According to media reports, Masha's was one of five mysterious journalist deaths in the past year.
“Fair and balanced reporting is the hallmark of good journalistic practice, and our colleagues across the continent must be given the opportunity to do their jobs without having to fear for their safety or their lives,” says SAFREA chair Laura Rawden.
On 9 September, Nairobi-based journalists marched in protest against what they called mysterious killings and harassment of local journalists. Amongst such incidents they named the alleged poisoning of Masha, a journalist with the Kilifi-based Standard Newspaper, following his meeting with a local politician.
“Various agencies and actors of the government, and in some cases citizens, have taken it upon themselves to normalise, justify and rationalise harassment, stalking, physical abuse, online bashing, physical assaults, and in some cases attempted assassinations of journalists on the basis of unfavourable reporting,” the journalists said in a petition they brought to the country's Director of Public Prosecutions (DPP), Keriako Tobiko.
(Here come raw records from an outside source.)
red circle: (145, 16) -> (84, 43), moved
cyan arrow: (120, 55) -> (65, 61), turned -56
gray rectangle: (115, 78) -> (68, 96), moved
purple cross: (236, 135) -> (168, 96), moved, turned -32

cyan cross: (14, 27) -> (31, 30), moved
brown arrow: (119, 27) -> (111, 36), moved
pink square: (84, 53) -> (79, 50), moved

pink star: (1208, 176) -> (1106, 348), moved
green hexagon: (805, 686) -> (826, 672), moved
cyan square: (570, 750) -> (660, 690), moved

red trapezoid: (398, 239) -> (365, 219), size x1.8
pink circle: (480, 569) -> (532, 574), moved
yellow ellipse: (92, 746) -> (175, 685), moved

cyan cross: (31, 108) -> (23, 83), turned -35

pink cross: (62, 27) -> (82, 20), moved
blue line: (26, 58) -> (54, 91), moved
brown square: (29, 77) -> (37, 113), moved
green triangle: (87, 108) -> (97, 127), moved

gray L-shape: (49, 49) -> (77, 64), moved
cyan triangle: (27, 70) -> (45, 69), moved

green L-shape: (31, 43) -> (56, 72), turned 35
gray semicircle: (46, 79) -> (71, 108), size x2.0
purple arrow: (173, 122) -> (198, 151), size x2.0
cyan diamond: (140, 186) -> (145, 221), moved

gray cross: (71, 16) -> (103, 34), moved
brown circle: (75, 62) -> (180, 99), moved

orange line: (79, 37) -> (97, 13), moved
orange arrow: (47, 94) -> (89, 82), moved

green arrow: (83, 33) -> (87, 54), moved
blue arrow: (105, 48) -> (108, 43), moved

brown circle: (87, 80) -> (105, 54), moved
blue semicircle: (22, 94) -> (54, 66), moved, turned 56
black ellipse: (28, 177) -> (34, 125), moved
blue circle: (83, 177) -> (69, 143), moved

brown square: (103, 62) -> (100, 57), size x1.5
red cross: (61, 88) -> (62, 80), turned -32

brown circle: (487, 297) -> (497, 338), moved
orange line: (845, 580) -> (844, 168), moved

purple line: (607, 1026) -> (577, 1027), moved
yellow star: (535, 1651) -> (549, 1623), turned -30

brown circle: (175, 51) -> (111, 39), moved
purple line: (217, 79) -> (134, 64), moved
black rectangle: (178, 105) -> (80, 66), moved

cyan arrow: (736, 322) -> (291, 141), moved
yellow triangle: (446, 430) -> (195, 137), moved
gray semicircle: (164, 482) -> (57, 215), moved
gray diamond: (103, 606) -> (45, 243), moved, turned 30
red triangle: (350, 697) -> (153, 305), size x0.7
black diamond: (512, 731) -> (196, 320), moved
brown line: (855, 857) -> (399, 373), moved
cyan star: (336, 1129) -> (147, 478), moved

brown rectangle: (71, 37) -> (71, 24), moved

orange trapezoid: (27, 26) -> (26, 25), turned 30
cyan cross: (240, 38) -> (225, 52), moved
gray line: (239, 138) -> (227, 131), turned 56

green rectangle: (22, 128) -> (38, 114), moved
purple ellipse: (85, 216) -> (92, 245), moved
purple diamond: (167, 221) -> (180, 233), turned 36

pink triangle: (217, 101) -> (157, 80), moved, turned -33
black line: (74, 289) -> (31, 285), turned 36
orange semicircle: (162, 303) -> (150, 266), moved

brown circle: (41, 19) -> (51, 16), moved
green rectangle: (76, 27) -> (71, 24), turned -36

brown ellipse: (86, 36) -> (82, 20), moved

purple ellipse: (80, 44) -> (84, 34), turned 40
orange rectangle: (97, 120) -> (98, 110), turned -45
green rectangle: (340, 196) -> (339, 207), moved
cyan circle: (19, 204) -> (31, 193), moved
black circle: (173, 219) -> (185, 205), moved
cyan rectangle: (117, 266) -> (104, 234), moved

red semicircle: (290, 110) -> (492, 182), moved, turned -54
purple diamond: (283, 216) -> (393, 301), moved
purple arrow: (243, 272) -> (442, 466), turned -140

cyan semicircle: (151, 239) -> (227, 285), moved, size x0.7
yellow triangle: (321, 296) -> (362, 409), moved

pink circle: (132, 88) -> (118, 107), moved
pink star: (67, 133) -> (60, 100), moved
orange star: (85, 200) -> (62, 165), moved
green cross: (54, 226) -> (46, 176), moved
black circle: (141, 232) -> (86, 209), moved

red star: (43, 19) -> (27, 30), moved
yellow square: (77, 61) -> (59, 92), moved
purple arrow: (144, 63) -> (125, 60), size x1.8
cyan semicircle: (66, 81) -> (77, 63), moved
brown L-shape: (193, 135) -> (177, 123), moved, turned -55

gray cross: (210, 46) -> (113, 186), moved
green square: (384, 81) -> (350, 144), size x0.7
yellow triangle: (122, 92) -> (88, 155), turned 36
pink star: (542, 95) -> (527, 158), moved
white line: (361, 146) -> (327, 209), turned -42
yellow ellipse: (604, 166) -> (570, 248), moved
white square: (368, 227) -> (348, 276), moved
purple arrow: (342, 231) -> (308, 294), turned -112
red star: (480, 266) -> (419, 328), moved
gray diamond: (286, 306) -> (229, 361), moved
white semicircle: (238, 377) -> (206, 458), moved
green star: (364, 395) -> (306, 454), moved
SAFREA is shocked and saddened to hear of these alleged incidents. The news serves to drive even stronger commitment to its new partnership with AFJK to form the Alliance of African Media Associations (AAMA), an initiative that acts to support the rights, skills and general recognition of media practitioners in Africa.
“By working together, it is our hope that we can strengthen the media industry and encourage support and protection for the journalists working in it,” says Rawden.
As Kenya approaches its 2017 national elections, SAFREA joins calls from Kenya’s journalism fraternity for national government to protect media professionals and encourage fair reporting as stated in the Kenyan Constitution.